● **TASK PROMPT**
Reproduce the whole passage below on adopting ITIL 4 word for word, from its first line to its last.

● **DOCUMENT SEGMENT**
------------------------------------------------------------------------

These days, IT is king. Whether in daily business operations, strategic planning, or anything in between, digital services can make or break a company’s offering, to say nothing of its reputation! With this in mind, the importance of structured IT Service Management (ITSM) cannot be overstated.
‘ITIL’ is the world’s most popular ITSM framework, having helped establish corporate cultures of continuous improvement for several decades. During this time, it has continued to evolve, to the extent that it can no longer even be called a static ‘library’ of practices on IT infrastructure. In fact, the latest version, ITIL 4 , is set to be updated on a regular basis via input from both AXELOS and the ITIL practitioner community.
Does this make ITIL a surefire solution to any issues you have with ITSM? Well, yes and no. Adopting ITIL comes with its own share of challenges. There is no doubt that it takes a proactive approach to implementing ITIL to really maximize the framework’s benefits.
Here are the most important points to keep in mind to get past the challenges of adopting ITIL 4!
Even positive changes are still changes and have the potential to cause disruptions. Implementing ITIL 4 is no exception!

------------------------------------------------------------------------

● **SUPPLIED MATERIAL**
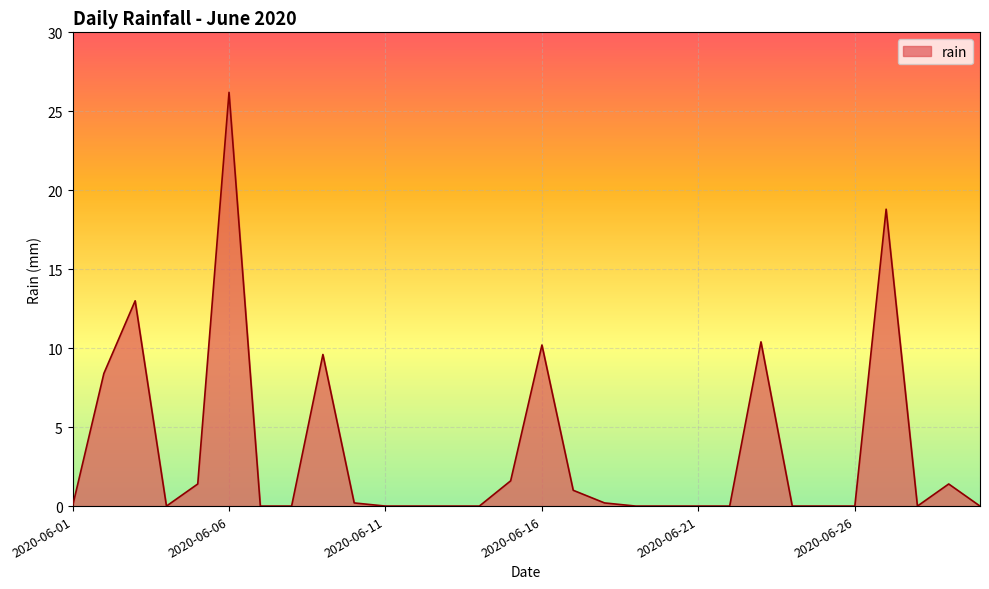

What is the greatest value displayed?

26.2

------------------------------------------------------------------------

● **TASK OUTPUT**
These days, IT is king. Whether in daily business operations, strategic planning, or anything in between, digital services can make or break a company’s offering, to say nothing of its reputation! With this in mind, the importance of structured IT Service Management (ITSM) cannot be overstated.
‘ITIL’ is the world’s most popular ITSM framework, having helped establish corporate cultures of continuous improvement for several decades. During this time, it has continued to evolve, to the extent that it can no longer even be called a static ‘library’ of practices on IT infrastructure. In fact, the latest version, ITIL 4 , is set to be updated on a regular basis via input from both AXELOS and the ITIL practitioner community.
Does this make ITIL a surefire solution to any issues you have with ITSM? Well, yes and no. Adopting ITIL comes with its own share of challenges. There is no doubt that it takes a proactive approach to implementing ITIL to really maximize the framework’s benefits.
Here are the most important points to keep in mind to get past the challenges of adopting ITIL 4!
Even positive changes are still changes and have the potential to cause disruptions. Implementing ITIL 4 is no exception!